Segment Start: Task inputs

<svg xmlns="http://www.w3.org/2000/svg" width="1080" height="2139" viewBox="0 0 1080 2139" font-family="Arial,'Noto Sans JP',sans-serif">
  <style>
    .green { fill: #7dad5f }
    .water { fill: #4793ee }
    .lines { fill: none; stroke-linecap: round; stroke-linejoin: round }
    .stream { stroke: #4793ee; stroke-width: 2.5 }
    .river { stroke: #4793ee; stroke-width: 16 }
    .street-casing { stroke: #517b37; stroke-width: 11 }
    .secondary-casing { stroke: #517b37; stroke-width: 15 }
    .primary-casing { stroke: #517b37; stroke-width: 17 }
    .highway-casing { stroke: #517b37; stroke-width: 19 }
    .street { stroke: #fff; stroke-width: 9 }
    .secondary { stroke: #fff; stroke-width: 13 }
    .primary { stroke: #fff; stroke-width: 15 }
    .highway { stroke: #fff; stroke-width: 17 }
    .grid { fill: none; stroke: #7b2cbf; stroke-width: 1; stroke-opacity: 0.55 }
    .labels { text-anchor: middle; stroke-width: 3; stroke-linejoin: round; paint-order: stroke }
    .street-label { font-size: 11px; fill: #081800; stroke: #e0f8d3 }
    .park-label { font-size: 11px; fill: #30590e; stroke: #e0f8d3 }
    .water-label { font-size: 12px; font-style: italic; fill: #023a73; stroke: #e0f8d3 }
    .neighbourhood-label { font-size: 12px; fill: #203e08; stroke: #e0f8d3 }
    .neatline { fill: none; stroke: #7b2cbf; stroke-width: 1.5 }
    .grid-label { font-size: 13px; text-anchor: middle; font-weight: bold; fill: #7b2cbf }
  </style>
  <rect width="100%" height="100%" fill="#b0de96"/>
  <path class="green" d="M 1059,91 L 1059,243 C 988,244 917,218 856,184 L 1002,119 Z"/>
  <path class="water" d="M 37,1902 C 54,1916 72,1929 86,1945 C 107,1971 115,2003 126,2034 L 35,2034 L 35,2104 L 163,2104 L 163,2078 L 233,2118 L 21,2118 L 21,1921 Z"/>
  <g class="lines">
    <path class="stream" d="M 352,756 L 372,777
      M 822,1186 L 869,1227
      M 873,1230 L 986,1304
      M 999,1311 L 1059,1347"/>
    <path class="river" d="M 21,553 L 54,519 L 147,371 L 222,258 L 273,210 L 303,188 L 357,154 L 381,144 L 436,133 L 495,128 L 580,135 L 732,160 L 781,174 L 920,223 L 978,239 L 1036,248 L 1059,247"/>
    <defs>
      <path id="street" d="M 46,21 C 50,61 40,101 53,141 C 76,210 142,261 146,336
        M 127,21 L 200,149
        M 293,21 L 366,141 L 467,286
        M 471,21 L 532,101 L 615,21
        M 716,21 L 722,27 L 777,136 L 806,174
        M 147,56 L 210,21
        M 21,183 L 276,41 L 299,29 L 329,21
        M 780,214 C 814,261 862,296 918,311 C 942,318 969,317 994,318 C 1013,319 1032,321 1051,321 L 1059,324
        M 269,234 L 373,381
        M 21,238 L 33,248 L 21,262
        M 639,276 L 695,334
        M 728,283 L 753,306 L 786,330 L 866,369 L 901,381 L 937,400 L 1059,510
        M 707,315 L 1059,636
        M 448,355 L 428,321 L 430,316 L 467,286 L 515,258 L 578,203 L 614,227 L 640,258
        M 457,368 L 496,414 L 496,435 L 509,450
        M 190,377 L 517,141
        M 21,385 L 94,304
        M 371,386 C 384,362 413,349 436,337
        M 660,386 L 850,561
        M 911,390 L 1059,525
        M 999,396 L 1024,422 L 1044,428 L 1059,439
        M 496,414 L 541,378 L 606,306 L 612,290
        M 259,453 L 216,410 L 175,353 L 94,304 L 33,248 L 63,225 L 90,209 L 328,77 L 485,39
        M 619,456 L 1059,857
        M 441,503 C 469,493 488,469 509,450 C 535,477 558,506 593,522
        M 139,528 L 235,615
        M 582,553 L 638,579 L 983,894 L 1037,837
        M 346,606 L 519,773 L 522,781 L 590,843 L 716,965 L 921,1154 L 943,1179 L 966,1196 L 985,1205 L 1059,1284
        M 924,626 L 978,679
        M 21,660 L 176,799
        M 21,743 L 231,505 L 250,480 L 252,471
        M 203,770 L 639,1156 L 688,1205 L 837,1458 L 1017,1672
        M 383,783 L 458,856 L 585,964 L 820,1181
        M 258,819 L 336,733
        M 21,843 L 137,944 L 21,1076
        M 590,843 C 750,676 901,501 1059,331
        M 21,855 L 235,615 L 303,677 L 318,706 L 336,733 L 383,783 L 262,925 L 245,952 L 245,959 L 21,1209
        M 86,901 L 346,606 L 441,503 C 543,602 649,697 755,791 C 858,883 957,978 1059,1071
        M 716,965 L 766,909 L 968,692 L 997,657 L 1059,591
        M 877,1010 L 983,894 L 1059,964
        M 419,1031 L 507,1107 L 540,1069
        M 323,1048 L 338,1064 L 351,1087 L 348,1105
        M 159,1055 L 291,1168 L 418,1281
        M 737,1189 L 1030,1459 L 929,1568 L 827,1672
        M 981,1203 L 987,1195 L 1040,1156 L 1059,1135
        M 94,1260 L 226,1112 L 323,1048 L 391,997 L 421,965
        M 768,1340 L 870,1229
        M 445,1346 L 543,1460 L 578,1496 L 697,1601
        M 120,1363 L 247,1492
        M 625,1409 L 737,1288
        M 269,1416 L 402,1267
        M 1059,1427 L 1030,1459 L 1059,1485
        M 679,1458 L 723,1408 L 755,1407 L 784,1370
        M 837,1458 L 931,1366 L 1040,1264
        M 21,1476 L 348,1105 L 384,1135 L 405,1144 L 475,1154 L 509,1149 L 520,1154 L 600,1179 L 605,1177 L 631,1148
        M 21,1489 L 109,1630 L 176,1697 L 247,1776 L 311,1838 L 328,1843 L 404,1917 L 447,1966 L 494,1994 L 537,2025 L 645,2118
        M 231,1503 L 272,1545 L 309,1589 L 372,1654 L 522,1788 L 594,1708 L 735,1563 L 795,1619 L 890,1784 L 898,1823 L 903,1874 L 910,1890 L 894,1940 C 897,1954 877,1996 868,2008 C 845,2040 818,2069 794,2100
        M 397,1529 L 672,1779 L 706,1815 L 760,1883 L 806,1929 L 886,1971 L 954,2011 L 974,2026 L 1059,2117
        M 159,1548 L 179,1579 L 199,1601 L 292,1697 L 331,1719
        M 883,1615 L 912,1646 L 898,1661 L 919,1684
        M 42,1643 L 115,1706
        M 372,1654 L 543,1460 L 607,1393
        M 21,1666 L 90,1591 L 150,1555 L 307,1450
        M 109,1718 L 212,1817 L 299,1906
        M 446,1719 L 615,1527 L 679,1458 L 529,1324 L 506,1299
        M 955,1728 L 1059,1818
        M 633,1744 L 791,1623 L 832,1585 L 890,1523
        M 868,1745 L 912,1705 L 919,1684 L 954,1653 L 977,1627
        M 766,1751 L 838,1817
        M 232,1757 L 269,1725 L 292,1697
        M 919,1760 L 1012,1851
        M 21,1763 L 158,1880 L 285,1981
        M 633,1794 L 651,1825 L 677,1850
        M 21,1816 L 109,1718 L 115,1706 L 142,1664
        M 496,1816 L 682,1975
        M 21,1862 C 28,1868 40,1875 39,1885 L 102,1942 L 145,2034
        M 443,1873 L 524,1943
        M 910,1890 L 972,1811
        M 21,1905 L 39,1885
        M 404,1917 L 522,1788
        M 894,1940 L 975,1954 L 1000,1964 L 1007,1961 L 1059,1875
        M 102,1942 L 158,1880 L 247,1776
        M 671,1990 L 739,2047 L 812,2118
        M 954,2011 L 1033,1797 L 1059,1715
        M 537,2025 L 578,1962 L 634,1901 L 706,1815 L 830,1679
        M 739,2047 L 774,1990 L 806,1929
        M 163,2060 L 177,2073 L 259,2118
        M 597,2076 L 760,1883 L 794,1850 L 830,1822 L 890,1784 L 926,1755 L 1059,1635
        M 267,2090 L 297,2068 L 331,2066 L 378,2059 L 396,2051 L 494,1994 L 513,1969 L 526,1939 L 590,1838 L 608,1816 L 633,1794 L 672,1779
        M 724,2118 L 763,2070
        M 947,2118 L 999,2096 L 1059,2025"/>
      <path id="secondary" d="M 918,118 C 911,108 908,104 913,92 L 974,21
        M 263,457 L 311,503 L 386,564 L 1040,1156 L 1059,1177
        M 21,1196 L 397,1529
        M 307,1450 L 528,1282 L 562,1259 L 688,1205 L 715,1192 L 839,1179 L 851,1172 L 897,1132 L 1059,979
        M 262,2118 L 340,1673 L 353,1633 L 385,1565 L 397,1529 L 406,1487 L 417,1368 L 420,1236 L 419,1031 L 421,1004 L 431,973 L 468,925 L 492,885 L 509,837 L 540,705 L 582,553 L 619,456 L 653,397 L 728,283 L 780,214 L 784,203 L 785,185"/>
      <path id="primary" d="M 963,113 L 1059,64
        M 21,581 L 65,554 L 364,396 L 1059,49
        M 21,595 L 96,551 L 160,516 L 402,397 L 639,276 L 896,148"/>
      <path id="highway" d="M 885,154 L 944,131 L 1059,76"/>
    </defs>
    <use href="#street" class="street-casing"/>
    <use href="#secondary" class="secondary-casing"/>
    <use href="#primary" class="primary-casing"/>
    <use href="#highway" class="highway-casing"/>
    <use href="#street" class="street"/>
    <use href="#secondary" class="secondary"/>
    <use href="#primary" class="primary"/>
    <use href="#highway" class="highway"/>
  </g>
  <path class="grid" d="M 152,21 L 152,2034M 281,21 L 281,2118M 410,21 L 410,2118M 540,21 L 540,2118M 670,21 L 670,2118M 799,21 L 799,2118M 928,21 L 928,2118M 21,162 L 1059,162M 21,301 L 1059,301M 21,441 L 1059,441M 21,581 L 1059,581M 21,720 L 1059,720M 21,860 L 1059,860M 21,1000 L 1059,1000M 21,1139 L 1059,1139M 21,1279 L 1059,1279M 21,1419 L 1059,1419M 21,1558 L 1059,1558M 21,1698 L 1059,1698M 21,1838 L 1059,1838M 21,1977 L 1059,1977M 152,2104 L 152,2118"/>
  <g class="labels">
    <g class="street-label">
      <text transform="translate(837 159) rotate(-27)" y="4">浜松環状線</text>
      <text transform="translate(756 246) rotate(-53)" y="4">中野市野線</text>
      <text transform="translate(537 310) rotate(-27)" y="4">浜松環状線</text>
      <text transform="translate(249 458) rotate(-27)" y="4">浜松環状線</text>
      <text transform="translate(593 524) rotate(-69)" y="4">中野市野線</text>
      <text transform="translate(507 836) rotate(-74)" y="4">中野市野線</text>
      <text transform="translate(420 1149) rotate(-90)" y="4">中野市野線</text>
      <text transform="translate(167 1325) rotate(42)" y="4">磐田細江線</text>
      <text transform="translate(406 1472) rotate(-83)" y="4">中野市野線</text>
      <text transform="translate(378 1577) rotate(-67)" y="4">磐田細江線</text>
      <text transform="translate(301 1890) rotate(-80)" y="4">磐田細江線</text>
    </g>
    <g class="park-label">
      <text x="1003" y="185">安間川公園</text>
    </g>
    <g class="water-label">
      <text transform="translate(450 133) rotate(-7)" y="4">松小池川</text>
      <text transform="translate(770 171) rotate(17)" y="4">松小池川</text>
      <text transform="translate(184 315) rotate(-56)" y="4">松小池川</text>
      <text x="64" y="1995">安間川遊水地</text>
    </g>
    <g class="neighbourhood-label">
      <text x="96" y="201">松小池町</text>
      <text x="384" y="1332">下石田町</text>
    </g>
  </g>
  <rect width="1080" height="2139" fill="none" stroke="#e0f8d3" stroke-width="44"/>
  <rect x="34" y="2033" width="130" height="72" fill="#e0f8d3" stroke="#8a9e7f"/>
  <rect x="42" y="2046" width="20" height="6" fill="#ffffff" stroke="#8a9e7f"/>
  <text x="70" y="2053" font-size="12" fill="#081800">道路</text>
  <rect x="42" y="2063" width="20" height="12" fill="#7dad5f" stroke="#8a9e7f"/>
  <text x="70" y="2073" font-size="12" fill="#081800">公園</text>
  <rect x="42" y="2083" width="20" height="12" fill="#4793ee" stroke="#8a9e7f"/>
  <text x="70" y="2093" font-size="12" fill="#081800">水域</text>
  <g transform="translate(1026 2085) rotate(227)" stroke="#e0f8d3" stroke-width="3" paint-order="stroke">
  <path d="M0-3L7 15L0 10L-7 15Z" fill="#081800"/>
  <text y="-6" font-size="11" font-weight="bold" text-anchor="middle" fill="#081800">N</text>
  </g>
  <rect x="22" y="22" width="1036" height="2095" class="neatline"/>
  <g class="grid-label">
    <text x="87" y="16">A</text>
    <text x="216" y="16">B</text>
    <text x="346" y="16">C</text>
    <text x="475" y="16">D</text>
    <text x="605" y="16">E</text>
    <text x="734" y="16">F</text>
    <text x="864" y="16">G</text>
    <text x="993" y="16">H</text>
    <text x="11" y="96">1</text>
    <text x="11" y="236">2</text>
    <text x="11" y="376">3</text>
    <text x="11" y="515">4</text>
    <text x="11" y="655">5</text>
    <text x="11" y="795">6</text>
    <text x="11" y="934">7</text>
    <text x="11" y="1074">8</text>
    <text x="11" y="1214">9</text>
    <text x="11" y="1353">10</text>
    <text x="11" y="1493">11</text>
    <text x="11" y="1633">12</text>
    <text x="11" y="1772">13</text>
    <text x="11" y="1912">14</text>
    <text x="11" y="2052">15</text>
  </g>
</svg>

Segment End: Task inputs
Segment Start: Task inputs

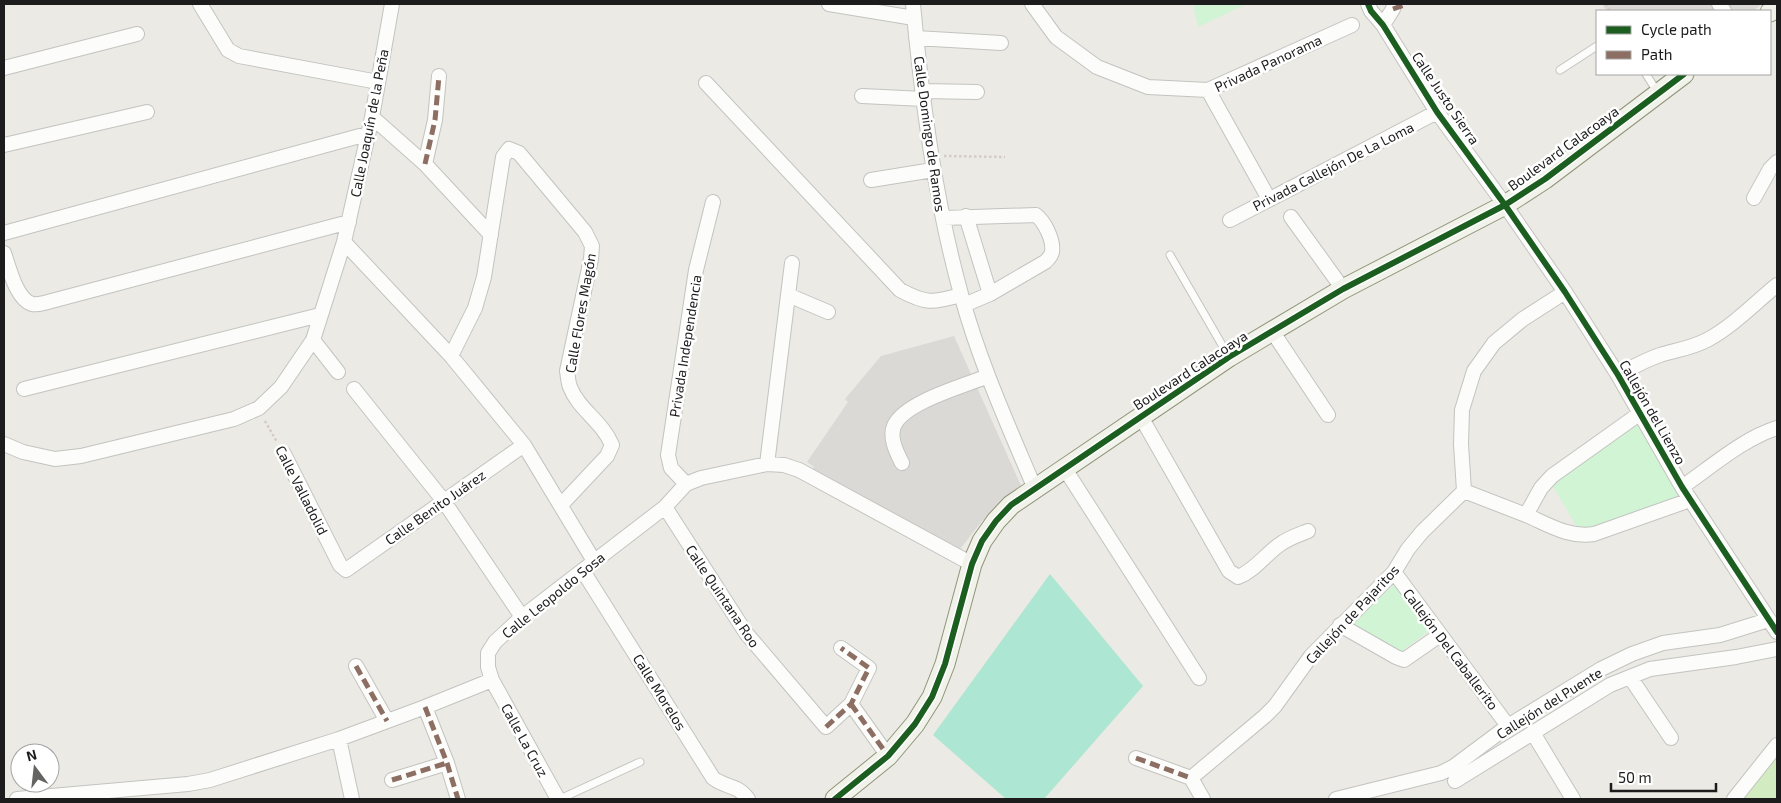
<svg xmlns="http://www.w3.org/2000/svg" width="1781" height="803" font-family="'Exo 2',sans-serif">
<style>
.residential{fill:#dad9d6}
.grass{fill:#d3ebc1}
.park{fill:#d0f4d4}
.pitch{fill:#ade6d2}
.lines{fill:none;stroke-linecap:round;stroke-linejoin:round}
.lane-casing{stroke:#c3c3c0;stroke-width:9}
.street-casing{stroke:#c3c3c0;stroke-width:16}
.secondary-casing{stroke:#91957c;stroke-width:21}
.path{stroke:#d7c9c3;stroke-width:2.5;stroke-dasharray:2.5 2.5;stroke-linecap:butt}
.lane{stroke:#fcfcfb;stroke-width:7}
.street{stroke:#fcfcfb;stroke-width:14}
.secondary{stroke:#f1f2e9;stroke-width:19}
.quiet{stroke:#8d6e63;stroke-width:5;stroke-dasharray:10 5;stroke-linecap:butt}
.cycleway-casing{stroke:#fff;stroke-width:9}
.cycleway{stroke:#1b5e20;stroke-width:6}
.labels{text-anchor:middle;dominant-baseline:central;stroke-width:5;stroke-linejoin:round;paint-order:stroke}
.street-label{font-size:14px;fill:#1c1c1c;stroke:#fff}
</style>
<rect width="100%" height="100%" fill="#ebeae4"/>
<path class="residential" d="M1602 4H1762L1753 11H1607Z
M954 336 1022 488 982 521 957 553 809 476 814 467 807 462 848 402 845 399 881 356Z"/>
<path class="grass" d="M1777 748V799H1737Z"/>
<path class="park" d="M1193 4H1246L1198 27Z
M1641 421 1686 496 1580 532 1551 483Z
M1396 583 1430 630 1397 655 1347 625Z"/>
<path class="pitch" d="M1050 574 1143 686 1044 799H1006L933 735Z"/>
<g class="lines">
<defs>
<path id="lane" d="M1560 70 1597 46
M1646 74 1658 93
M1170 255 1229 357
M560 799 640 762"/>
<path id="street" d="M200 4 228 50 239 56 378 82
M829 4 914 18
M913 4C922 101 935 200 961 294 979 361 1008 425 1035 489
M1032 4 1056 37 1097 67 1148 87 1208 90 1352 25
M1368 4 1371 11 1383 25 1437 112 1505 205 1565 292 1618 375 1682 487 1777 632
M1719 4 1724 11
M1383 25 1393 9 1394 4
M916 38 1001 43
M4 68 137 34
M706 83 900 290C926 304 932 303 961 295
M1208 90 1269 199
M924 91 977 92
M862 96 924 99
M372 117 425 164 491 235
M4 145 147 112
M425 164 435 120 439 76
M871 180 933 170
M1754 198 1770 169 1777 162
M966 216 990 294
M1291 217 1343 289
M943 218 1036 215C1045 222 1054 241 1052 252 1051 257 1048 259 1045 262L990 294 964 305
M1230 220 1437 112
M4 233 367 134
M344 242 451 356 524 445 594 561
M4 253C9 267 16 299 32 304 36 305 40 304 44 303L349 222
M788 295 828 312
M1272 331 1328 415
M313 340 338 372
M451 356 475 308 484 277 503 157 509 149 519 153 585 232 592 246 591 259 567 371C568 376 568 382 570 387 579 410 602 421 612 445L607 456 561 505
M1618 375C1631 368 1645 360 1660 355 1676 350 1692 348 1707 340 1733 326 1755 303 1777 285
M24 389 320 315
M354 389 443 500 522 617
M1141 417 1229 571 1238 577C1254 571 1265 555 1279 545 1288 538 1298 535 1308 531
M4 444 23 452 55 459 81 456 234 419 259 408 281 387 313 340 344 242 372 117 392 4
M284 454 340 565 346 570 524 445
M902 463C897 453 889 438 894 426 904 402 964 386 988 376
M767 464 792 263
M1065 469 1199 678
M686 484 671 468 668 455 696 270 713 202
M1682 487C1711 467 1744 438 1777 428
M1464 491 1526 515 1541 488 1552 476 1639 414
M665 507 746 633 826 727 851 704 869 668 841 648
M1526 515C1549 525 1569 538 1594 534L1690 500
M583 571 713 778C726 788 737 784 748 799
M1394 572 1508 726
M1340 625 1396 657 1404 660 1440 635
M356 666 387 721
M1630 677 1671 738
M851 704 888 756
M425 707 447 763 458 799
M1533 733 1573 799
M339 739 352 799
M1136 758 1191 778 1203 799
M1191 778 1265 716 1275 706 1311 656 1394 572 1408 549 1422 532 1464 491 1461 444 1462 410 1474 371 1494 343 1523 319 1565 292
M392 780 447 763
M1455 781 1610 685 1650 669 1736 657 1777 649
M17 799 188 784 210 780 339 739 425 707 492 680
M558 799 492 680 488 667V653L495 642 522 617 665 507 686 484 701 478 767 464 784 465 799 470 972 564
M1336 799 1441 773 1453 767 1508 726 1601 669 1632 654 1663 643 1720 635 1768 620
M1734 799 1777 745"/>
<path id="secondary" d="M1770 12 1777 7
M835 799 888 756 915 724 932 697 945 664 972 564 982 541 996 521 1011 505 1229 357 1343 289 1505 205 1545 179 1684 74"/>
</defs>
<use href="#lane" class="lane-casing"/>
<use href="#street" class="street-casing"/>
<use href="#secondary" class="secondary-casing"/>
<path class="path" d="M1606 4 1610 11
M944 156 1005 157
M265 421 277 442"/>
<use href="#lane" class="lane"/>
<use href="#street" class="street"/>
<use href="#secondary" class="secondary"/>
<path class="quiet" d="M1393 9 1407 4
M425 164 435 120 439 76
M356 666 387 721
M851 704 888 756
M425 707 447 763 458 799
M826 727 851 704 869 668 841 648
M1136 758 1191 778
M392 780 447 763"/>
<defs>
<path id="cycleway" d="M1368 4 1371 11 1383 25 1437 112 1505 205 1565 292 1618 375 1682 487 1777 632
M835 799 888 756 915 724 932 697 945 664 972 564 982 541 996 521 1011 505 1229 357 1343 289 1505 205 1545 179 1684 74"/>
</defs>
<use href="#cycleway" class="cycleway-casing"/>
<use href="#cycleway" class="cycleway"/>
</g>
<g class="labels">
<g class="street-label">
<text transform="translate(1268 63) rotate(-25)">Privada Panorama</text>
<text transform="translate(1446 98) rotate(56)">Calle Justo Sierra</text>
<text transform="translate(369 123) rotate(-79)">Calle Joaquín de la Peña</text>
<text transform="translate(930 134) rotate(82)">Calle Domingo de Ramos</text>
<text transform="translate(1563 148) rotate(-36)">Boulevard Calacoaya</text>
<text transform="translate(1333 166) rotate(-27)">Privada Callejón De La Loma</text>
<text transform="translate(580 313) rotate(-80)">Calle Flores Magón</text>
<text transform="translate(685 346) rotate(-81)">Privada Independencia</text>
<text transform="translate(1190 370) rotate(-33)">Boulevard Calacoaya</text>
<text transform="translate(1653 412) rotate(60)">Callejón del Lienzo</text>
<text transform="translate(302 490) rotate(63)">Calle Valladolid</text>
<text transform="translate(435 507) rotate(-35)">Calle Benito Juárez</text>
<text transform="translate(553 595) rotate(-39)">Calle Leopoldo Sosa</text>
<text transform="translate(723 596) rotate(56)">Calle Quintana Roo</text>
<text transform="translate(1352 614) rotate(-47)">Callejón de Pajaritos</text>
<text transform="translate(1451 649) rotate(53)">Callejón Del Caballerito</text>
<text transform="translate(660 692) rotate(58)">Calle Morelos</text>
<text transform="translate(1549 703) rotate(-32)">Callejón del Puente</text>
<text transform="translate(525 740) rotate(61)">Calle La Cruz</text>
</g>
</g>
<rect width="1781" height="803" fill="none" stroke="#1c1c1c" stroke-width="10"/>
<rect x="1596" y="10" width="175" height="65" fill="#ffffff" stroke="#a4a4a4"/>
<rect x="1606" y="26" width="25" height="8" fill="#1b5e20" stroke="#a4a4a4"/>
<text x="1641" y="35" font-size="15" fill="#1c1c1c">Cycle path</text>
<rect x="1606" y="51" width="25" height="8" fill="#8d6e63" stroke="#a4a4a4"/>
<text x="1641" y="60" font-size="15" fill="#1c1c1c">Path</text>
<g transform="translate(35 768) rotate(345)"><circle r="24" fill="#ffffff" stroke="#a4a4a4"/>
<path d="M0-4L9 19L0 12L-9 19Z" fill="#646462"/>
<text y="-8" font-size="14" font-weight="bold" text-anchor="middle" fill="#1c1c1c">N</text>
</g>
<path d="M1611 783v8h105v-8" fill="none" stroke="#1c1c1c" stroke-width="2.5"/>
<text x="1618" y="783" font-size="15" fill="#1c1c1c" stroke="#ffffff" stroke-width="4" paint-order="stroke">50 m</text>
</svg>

Segment End: Task inputs

**Instructions for the task**. For every line above that holds the string "serif", add one to a count; give that count alone.

**Answer box**. 2